Check your understanding
A. In the workplace advice text, how many years of CC experience does the nurse who describes her co-worker's lies say she has?
B. Please carry on the workplace advice text from the point where it stops.

Text section
..............................

So you do have to stand up for yourself and stop taking the blame silently.
On the other hand, I think that LilyBlue's advice is right! Success is definitely the best revenge!
I recently went through a similar situation. One of my co-worker did a thorough job of sap against me. The difference with your situation is that for the longest time i had no idea what was really going on, beside feeling an increasing hostility and lack of support amongst my colleagues.
I won't lie and tell you that I wasn't really upset about her mean practice (I didn't even "know" the girl!) ...the damages to my reputation were so extensive that I was totally isolated at work .I obviously don't condone manipulators, but it was almost fascinating to watch how she managed to twist and "report" every single situation to make it look like I was incompetent, lazy and rude- while portraying herself in the role of the noble victim, the great experienced nurse (1 year of CC experience for her/ 7 years for me) whom sacrificed herself to "babysit" me so I "wouldn't harm any patient". She lied, lied and lied some more, and in every one of those lies, she was the best nurse ever! I actually laughed when i learned the details of the stories she was telling around!
Well, as it turned out, this hurtful experience was a blessing in disguise! While she continues her poor self-esteem shenanigans, I was offered a better position (under the sun :onbch:), and I am getting great grades in my master to become an NP.
Guess who wins in the end? :dncgbby:
So, don't stoop to your colleague's level, it isn't worth it and it would only make you become ugly like her. Take the high road, discuss the situation with your manager very openly, have another job lined up just in case the manager didn't support you, and continue your education. The higher up you go, the less you will be at the mercy of individuals like her!
Let us know what you end up doing and how it goes!
I wish you the best of luck, and a good amount of courage- and remember: Success is the best vengeance!!!
Firstly, tell her off. You can do this in a polite way while still getting your point across. She is walking all over you and she will continue to do it because she knows she can get away with it.

..............................

Given information
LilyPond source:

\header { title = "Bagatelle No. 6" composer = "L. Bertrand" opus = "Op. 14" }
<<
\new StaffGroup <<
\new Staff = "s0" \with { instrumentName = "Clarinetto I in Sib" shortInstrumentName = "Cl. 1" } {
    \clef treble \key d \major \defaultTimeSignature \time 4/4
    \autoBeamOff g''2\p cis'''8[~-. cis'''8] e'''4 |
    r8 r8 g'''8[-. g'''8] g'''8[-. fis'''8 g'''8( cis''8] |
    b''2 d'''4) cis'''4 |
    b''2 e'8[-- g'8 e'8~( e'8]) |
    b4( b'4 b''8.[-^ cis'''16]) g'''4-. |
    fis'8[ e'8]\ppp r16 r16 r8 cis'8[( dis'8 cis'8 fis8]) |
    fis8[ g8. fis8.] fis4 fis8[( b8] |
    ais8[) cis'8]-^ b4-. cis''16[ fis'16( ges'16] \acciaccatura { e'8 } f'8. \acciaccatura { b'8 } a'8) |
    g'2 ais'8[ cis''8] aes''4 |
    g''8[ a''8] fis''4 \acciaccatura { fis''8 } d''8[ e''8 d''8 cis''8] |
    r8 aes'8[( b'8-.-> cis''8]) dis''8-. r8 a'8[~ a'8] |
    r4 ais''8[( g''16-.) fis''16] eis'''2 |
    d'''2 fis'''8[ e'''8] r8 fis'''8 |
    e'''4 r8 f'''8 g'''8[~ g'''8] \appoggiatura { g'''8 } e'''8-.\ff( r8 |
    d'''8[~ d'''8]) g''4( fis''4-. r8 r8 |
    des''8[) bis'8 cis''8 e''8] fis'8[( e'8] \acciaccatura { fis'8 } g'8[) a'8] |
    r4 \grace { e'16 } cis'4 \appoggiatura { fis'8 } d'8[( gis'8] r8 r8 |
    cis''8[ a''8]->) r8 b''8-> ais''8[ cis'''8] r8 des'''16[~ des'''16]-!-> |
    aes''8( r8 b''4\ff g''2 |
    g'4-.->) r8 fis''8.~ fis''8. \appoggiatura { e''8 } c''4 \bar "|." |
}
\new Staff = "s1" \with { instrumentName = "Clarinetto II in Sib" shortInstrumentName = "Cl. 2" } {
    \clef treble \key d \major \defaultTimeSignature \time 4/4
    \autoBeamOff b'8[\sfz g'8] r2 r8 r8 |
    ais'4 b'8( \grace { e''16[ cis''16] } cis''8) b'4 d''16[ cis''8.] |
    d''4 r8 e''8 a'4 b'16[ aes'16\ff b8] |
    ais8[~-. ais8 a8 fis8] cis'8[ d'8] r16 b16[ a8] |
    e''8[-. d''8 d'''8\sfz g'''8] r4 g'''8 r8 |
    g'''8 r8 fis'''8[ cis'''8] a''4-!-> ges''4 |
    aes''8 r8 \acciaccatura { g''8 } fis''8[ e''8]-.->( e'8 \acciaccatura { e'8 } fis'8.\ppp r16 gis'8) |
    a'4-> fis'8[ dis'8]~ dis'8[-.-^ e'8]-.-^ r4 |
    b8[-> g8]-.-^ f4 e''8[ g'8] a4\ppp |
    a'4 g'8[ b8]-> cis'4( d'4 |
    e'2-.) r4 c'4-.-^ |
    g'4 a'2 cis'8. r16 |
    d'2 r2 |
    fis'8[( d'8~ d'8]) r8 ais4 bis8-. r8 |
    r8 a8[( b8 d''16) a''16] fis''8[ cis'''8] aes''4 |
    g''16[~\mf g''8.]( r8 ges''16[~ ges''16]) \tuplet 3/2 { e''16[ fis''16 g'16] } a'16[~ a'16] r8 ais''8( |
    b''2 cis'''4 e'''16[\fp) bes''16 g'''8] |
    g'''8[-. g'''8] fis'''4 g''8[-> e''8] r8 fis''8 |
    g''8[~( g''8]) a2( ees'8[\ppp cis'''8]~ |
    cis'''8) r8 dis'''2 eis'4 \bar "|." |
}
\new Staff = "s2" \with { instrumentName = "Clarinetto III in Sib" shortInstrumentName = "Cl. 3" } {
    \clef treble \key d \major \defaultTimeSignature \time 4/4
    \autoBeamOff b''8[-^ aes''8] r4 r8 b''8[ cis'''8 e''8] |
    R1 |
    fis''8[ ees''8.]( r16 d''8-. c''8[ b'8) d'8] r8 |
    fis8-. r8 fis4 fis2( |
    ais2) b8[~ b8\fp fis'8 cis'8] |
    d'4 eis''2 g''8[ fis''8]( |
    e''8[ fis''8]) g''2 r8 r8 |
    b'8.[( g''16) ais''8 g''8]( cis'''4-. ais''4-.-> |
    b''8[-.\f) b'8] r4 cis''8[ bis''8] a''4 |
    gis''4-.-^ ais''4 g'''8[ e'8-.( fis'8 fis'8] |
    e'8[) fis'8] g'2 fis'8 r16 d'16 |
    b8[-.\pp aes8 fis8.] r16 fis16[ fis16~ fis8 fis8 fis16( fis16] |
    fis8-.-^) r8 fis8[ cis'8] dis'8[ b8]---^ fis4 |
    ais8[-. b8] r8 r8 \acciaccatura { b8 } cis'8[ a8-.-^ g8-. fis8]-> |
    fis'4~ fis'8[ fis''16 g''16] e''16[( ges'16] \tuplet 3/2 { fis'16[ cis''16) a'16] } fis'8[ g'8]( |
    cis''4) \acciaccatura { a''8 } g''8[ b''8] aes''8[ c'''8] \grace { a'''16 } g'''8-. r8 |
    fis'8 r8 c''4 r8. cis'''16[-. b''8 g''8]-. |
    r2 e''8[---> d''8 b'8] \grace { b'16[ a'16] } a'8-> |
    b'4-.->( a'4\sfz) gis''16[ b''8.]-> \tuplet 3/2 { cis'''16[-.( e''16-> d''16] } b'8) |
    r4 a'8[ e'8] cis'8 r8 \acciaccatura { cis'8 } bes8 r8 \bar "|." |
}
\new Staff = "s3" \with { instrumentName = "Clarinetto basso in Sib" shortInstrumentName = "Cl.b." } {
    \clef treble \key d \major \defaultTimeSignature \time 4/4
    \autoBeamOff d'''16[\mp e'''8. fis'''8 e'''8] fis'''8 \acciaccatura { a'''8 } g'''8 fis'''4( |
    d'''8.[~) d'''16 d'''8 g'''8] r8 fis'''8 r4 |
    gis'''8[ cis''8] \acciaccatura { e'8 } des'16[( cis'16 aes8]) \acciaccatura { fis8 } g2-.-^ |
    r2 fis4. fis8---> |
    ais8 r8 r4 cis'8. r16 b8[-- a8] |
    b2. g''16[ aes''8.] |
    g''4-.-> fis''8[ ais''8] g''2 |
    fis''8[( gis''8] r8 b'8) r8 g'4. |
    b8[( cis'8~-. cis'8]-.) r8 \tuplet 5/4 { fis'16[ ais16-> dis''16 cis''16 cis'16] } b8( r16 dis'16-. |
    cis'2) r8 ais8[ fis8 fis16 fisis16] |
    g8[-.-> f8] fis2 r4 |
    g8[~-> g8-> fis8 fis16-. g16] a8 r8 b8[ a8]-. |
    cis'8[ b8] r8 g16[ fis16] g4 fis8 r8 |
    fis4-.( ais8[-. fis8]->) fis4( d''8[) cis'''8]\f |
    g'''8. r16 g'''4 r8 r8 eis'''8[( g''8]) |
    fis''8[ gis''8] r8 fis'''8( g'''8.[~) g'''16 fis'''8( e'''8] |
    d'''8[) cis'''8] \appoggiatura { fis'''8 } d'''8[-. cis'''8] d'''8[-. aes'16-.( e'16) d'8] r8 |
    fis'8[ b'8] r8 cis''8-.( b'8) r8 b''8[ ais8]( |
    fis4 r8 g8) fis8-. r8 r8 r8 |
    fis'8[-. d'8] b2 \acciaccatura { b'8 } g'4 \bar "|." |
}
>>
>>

..............................

Task-by-task answers
A. Seven years.

B.
Secondly, pick up a small voice recorder from an electronic store and keep it in your pocket while at work. Press "record" any time you think she's going to say something nasty (to you or a patient) and bring that as "evidence" to your boss. You could do a Google search on products like that, commonly packaged as "spy" gear. Something small and discrete.
Go to your supervisor ASAP and report what has been happening. If nothing changes, go above your supervisor and take it all the way to the top. You have a right to work in a good environment and if this nurse if preventing you from doing so, she needs to be stopped.
(I didn't read the entire thread so I apologize if I repeated anything that has already been said. Good luck!!)
what's this "yankeeness?" it sounds as if you're insulting those of us from north of the mason-dixon line. if it's rudeness or brusqueness you mean, say that. it's not as if all yankees are rude!
please hold off the attack and exclamation points. i apologize if you misunderstood but i do not refer to her attitude as "yankeeness" my co-worker coined this term of "yankeeness" herself. maybe i should have worded my post differently to make it understood that it isn't me who pinned her with this moniker. when she says something rude she then brushes it off by saying, "oh, it must be my yankeeness showing." further, i am not insulting anyone because i am originally from "north" of the mason-dixon line myself and even though i've lived majority of my life in the southern states i know that not everyone from the nothern states is rude or brusque.
NewMexicoJohn
46 Posts
I'd eat dog food right out of the can before I'd stay at a place like that. I agree with the previous post. Sprout a pair, stand up for yourself, or get the Heck out of there. It sounds like a bad soap opera. Seriously, start looking for another job, you'll find one. This one stinks. Sounds like you hate it. LIFE IS TOO SHORT.